Take Marcus, a plumbing contractor in Duluth with a crew of four. He assumed Paid Leave was a "big company thing." It isn't. Every MN employer had to register, start withholding, and remit by Q1 2026 — or face penalties. Marcus's size didn't protect him. Yours won't either.
- 1 Register your business with MN DEED through the Paid Leave portal at paidleave.mn.gov — do this before your first payroll contribution is due.
- 2 Withhold the employee's share from each paycheck and track the employer's share as a separate payroll expense line item.
- 3 File quarterly — remit combined contributions alongside your other quarterly payroll reports.

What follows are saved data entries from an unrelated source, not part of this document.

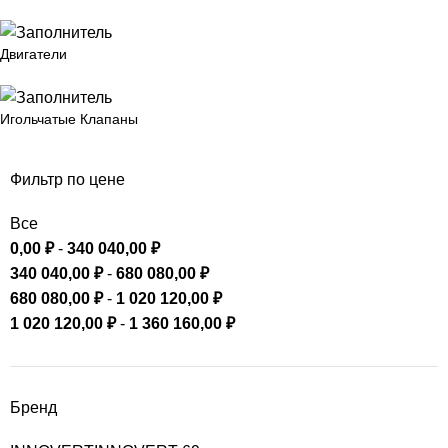
Двигатели
Игольчатые Клапаны
Фильтр по цене
Все
0,00
₽
-
340 040,00
₽
340 040,00
₽
-
680 080,00
₽
680 080,00
₽
-
1 020 120,00
₽
1 020 120,00
₽
-
1 360 160,00
₽
Бренд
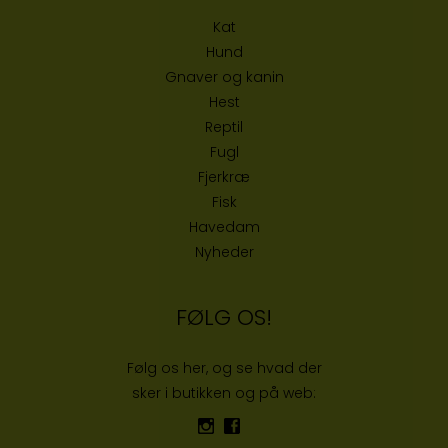
Kat
Hund
Gnaver og kanin
Hest
Reptil
Fugl
Fjerkræ
Fisk
Havedam
Nyheder
FØLG OS!
Følg os her, og se hvad der
sker i butikken og på web:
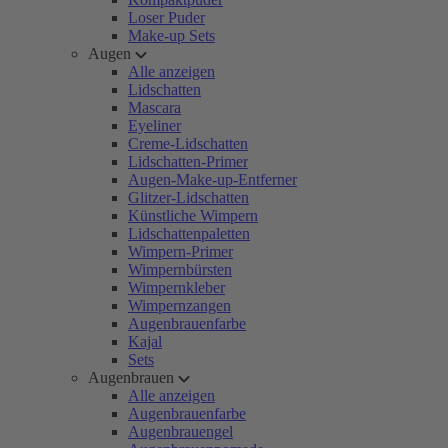
Loser Puder
Make-up Sets
Augen
Alle anzeigen
Lidschatten
Mascara
Eyeliner
Creme-Lidschatten
Lidschatten-Primer
Augen-Make-up-Entferner
Glitzer-Lidschatten
Künstliche Wimpern
Lidschattenpaletten
Wimpern-Primer
Wimpernbürsten
Wimpernkleber
Wimpernzangen
Augenbrauenfarbe
Kajal
Sets
Augenbrauen
Alle anzeigen
Augenbrauenfarbe
Augenbrauengel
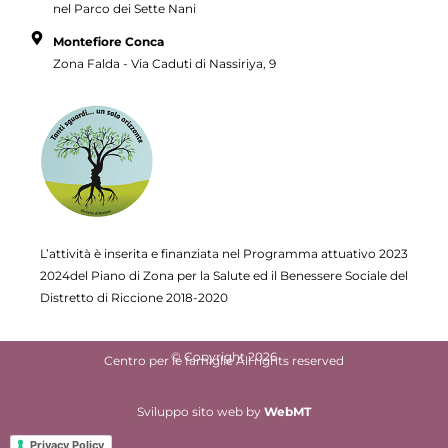
nel Parco dei Sette Nani
Montefiore Conca
Zona Falda - Via Caduti di Nassiriya, 9
L’attività è inserita e finanziata nel Programma attuativo
2023
2024del Piano di Zona per la Salute ed il Benessere Sociale del
Distretto di Riccione 2018-2020
© Copyright 2026
Centro per le famiglie All rights reserved
Sviluppo sito web
by
WebMT
Privacy Policy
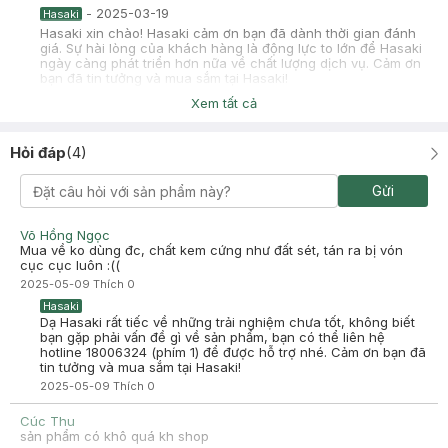
-
2025-03-19
Hasaki
Hasaki xin chào! Hasaki cảm ơn bạn đã dành thời gian đánh
giá. Sự hài lòng của khách hàng là động lực to lớn để Hasaki
ngày càng phát triển hơn nữa về chất lượng dịch vụ. Cảm ơn
bạn đã tin tưởng và mua sắm tại Hasaki!
Xem tất cả
Đào Thị Sinh
Đã mua hàng
2024-12-21
Hỏi đáp
(
4
)
Mình mới nhận hàng và đã test, dùng bảng CKĐ này rất ưng ý.
Mình rất thích cách đóng gói và gửi hàng của Hasaki cẩn thận,
và nhanh chóng!
Gửi
Võ Hồng Ngọc
Mua về ko dùng đc, chất kem cứng như đất sét, tán ra bị vón
cục cục luôn :((
2025-05-09
Thích
0
Hasaki
Dạ Hasaki rất tiếc về những trải nghiệm chưa tốt, không biết
bạn gặp phải vấn đề gì về sản phẩm, bạn có thể liên hệ
hotline 18006324 (phím 1) để được hỗ trợ nhé. Cảm ơn bạn đã
tin tưởng và mua sắm tại Hasaki!
2025-05-09
Thích
0
Cúc Thu
sản phẩm có khô quá kh shop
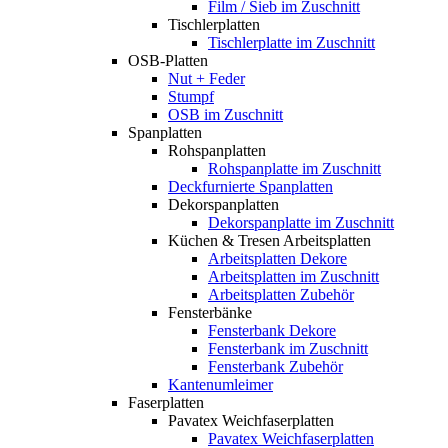
Film / Sieb im Zuschnitt
Tischlerplatten
Tischlerplatte im Zuschnitt
OSB-Platten
Nut + Feder
Stumpf
OSB im Zuschnitt
Spanplatten
Rohspanplatten
Rohspanplatte im Zuschnitt
Deckfurnierte Spanplatten
Dekorspanplatten
Dekorspanplatte im Zuschnitt
Küchen & Tresen Arbeitsplatten
Arbeitsplatten Dekore
Arbeitsplatten im Zuschnitt
Arbeitsplatten Zubehör
Fensterbänke
Fensterbank Dekore
Fensterbank im Zuschnitt
Fensterbank Zubehör
Kantenumleimer
Faserplatten
Pavatex Weichfaserplatten
Pavatex Weichfaserplatten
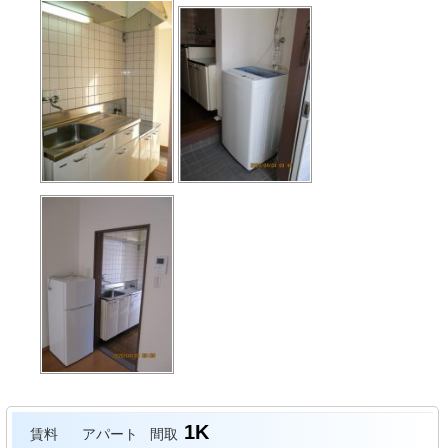
1K
賃料
アパート
間取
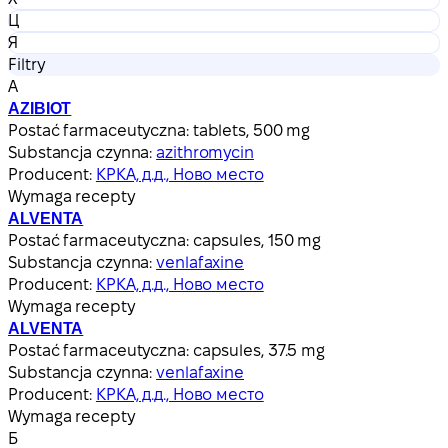
Ц
Я
Filtry
А
AZIBIOT
Postać farmaceutyczna:
tablets, 500 mg
Substancja czynna:
azithromycin
Producent:
КРКА, д.д., Ново место
Wymaga recepty
ALVENTA
Postać farmaceutyczna:
capsules, 150 mg
Substancja czynna:
venlafaxine
Producent:
КРКА, д.д., Ново место
Wymaga recepty
ALVENTA
Postać farmaceutyczna:
capsules, 37.5 mg
Substancja czynna:
venlafaxine
Producent:
КРКА, д.д., Ново место
Wymaga recepty
Б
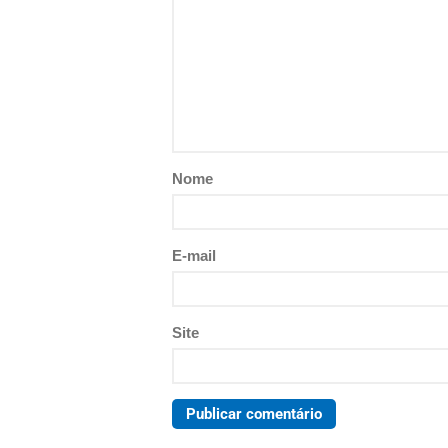
Nome
E-mail
Site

A missed quarter means penalties, and MN DEED won't assume you forgot.
Quarterly Filing: Form MW-1 and the Deadlines That Bite

Minnesota income tax withholding is reported on Form MW-1, filed with the MN Department of Revenue. Quarterly by default. The deadlines are fixed and the penalties start fast.
- Q1 (Jan–Mar): Due April 30
- Q2 (Apr–Jun): Due July 31
- Q3 (Jul–Sep): Due October 31
- Q4 (Oct–Dec): Due January 31
"Missing a MW-1 deadline triggers penalties starting at 5% of tax owed — set calendar reminders the moment you run your first MN payroll."

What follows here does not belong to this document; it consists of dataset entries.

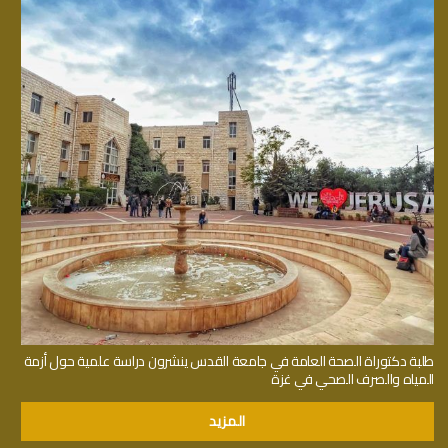
طلبة دكتوراة الصحة العامة في جامعة القدس ينشرون دراسة علمية حول أزمة
المياه والصرف الصحي في غزة
المزيد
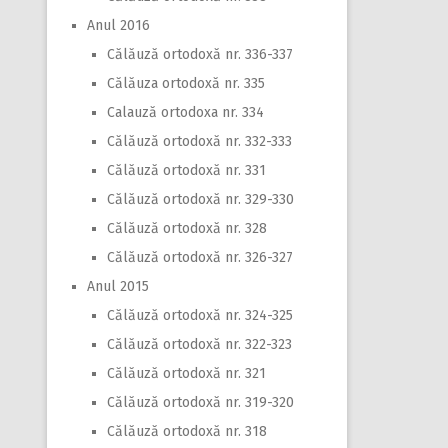
Anul 2016
Călăuză ortodoxă nr. 336-337
Călăuza ortodoxă nr. 335
Calauză ortodoxa nr. 334
Călăuză ortodoxă nr. 332-333
Călăuză ortodoxă nr. 331
Călăuză ortodoxă nr. 329-330
Călăuză ortodoxă nr. 328
Călăuză ortodoxă nr. 326-327
Anul 2015
Călăuză ortodoxă nr. 324-325
Călăuză ortodoxă nr. 322-323
Călăuză ortodoxă nr. 321
Călăuză ortodoxă nr. 319-320
Călăuză ortodoxă nr. 318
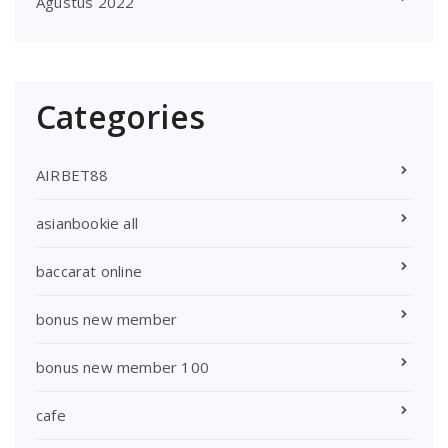
Agustus 2022
Categories
AIRBET88
asianbookie all
baccarat online
bonus new member
bonus new member 100
cafe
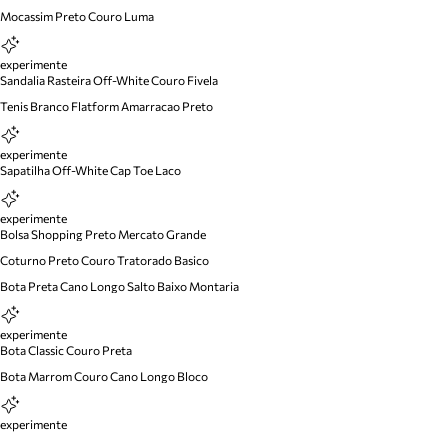
Mocassim Preto Couro Luma
experimente
Sandalia Rasteira Off-White Couro Fivela
Tenis Branco Flatform Amarracao Preto
experimente
Sapatilha Off-White Cap Toe Laco
experimente
Bolsa Shopping Preto Mercato Grande
Coturno Preto Couro Tratorado Basico
Bota Preta Cano Longo Salto Baixo Montaria
experimente
Bota Classic Couro Preta
Bota Marrom Couro Cano Longo Bloco
experimente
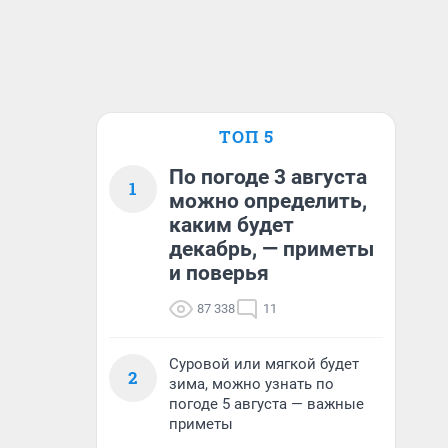
ТОП 5
По погоде 3 августа
1
можно определить,
каким будет
декабрь, — приметы
и поверья
87 338
11
Суровой или мягкой будет
2
зима, можно узнать по
погоде 5 августа — важные
приметы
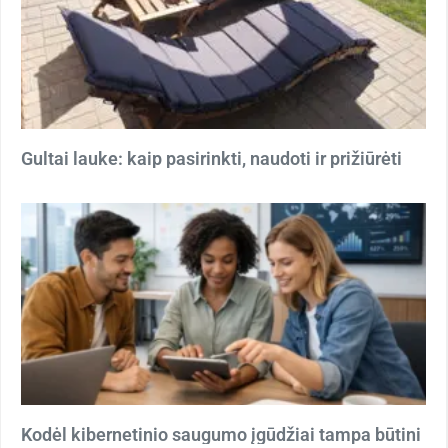
Gultai lauke: kaip pasirinkti, naudoti ir prižiūrėti
Kodėl kibernetinio saugumo įgūdžiai tampa būtini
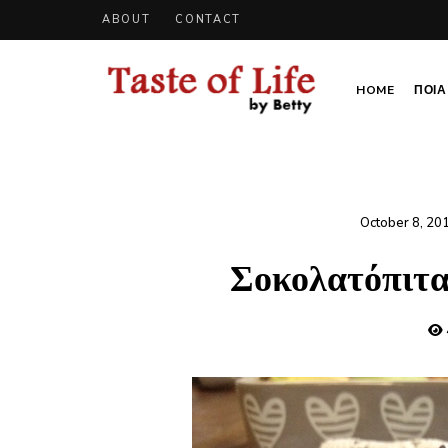
ABOUT
CONTACT
HOME
ΠΟΙΑ 
Tastoflife
Tastoflife
–
By
Betty
October 8, 20
Σοκολατόπιτα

One exception: if you withhold less than $500 per quarter, you may qualify for annual filing instead. But quarterly is the default, and MN DOR won't assume you qualify — confirm eligibility before switching.

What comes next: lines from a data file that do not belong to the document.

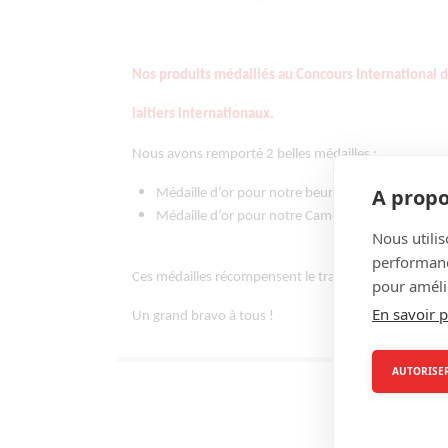
Nos produits médaillés au Concours International 
laitiers internationaux.
Nous avons remporté 2 belles médailles :
A propo
Médaille d’or pour notre beurre de baratte demi
Médaille d’or pour notre Camembert de Norman
Nous utilis
performance
Ces médailles récompensent le travail de nos producteu
pour amélio
En savoir p
Un grand bravo à tous !
AUTORISER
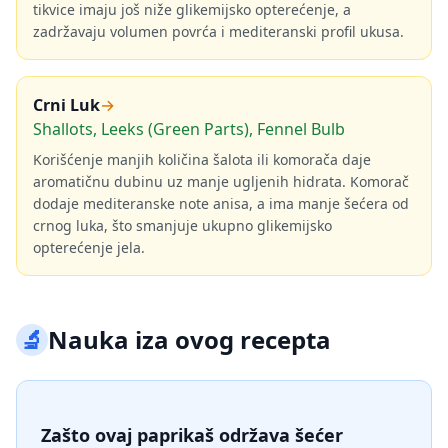
tikvice imaju još niže glikemijsko opterećenje, a
zadržavaju volumen povrća i mediteranski profil ukusa.
Crni Luk
→
Shallots, Leeks (Green Parts), Fennel Bulb
Korišćenje manjih količina šalota ili komorača daje
aromatičnu dubinu uz manje ugljenih hidrata. Komorač
dodaje mediteranske note anisa, a ima manje šećera od
crnog luka, što smanjuje ukupno glikemijsko
opterećenje jela.
🔬
Nauka iza ovog recepta
Zašto ovaj paprikaš održava šećer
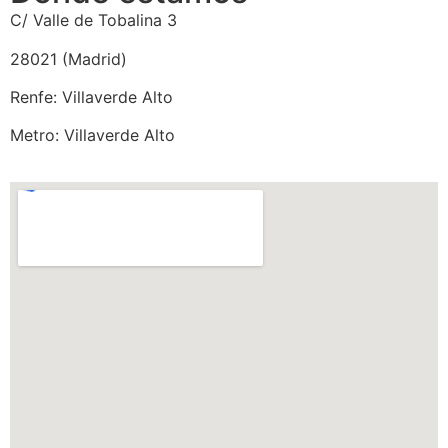
C/ Valle de Tobalina 3
28021 (Madrid)
Renfe: Villaverde Alto
Metro: Villaverde Alto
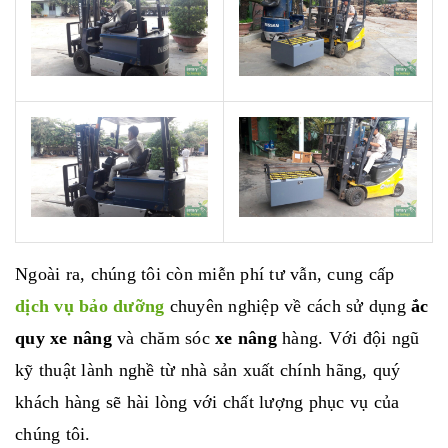
Ngoài ra, chúng tôi còn miễn phí tư vẫn, cung cấp
dịch vụ bảo dưỡng
chuyên nghiệp về cách sử dụng
ắc
quy xe nâng
và chăm sóc
xe nâng
hàng. Với đội ngũ
kỹ thuật lành nghề từ nhà sản xuất chính hãng, quý
khách hàng sẽ hài lòng với chất lượng phục vụ của
chúng tôi.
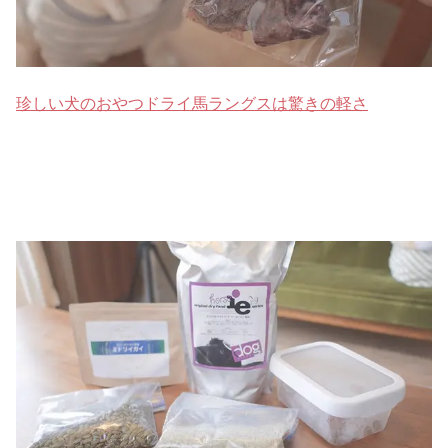
珍しい犬のおやつドライ馬ラングスは驚きの軽さ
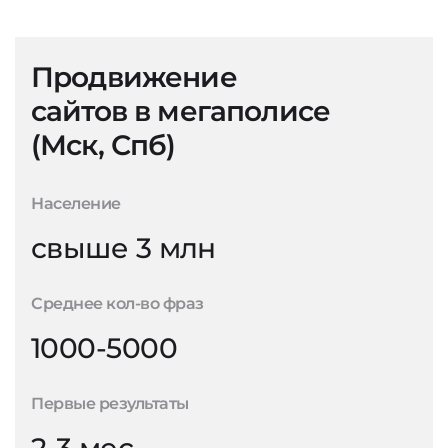
Продвижение
сайтов в мегаполисе
(Мск, Спб)
Население
свыше 3 млн
Среднее кол-во фраз
1000-5000
Первые результаты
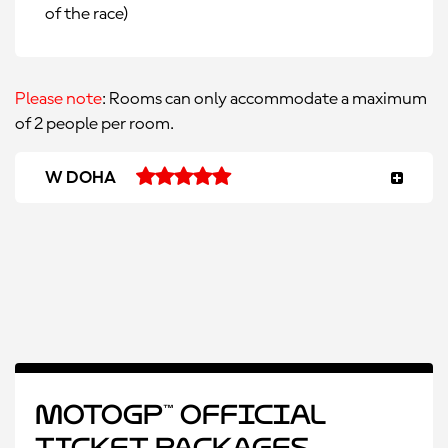
of the race)
Please note
: Rooms can only accommodate a maximum
of 2 people per room.
W DOHA
MotoGP™ Official
Ticket Packages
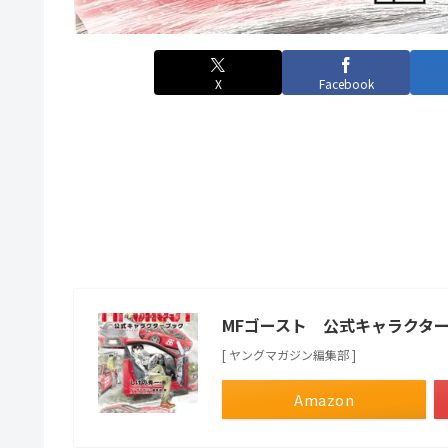
X
Facebook
MFゴースト 公式キャラクタ
[ ヤングマガジン編集部 ]
Amazon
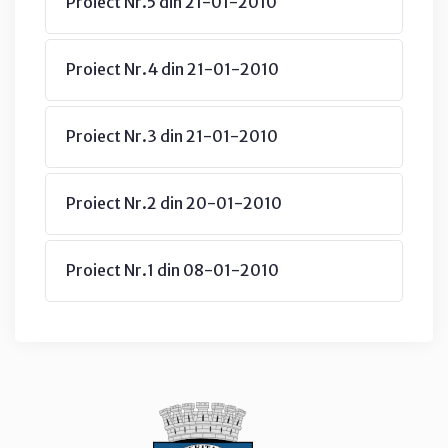
Proiect Nr.5 din 21-01-2010
Proiect Nr.4 din 21-01-2010
Proiect Nr.3 din 21-01-2010
Proiect Nr.2 din 20-01-2010
Proiect Nr.1 din 08-01-2010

Minnesota payroll in 2026 means four obligations: federal FICA/FUTA, MN income tax withholding (Form MW-1, quarterly), SUTA through MN DEED, and MN Paid Leave Act contributions. No local taxes — Minnesota does not impose city or county payroll taxes. Just those four, but all four are mandatory from day one, regardless of headcount.
Frequently Asked Questions
Does Minnesota have local payroll taxes in 2026?
No. Minnesota does not impose local or city payroll taxes — unlike states such as Pennsylvania or New York where cities levy their own wage taxes. MN employers file only at the state level. No city or county payroll tax filings are required anywhere in Minnesota.
Do small businesses with fewer than 10 employees have to participate in the Minnesota Paid Leave Act?
Yes, every Minnesota employer must comply. The MN Paid Leave Act that took effect January 1, 2026 has no small-employer exemption — even a single employee triggers the full registration, withholding, and quarterly remittance requirement.
What is the Minnesota SUTA wage base for 2026?
The MN SUTA taxable wage base is set by MN DEED and adjusted annually. New employers pay approximately 1.0% on taxable wages — check uimn.org each January for the current-year figure before running your first payroll.
When do I need to register with MN DOR for payroll withholding?
Before you run your first payroll. Register through the MN Department of Revenue's e-Services portal — waiting until your first MW-1 due date is too late, because you need an account number to file and setup takes time.
MN payroll isn't complicated once you know the four pieces. Get registered with MN DOR and MN DEED before your first paycheck, put MW-1 deadlines in your calendar today, and don't skip Paid Leave registration just because your team is small. The program doesn't care about your headcount — and neither do the penalties.
Not sure what your actual MN withholding amount should be? Run the numbers in seconds.
Calculate Your MN Payroll Taxes Free →Bottom Line: Minnesota Payroll Taxes in 2026
- MN income tax withholding — 4 brackets from 5.35% to 9.85%; use MW-4 allowances and MW-1 for deposits
- MN Paid Leave — ~0.7% total (split employer/employee); mandatory for all MN employers as of Jan 1, 2026
- SUTA — New employer rate ~1.0%; register with MN DEED before first payroll
- Federal obligations — FICA (7.65% employer + 7.65% employee) and FUTA run alongside MN taxes
- MW-1 deadlines — Quarterly by default; missing one triggers immediate penalties
This guide reflects MN DOR and MN DEED rules in effect for the 2026 tax year. Tax rates and wage bases adjust annually — verify current figures at revenue.state.mn.us and uimn.org before each new payroll year.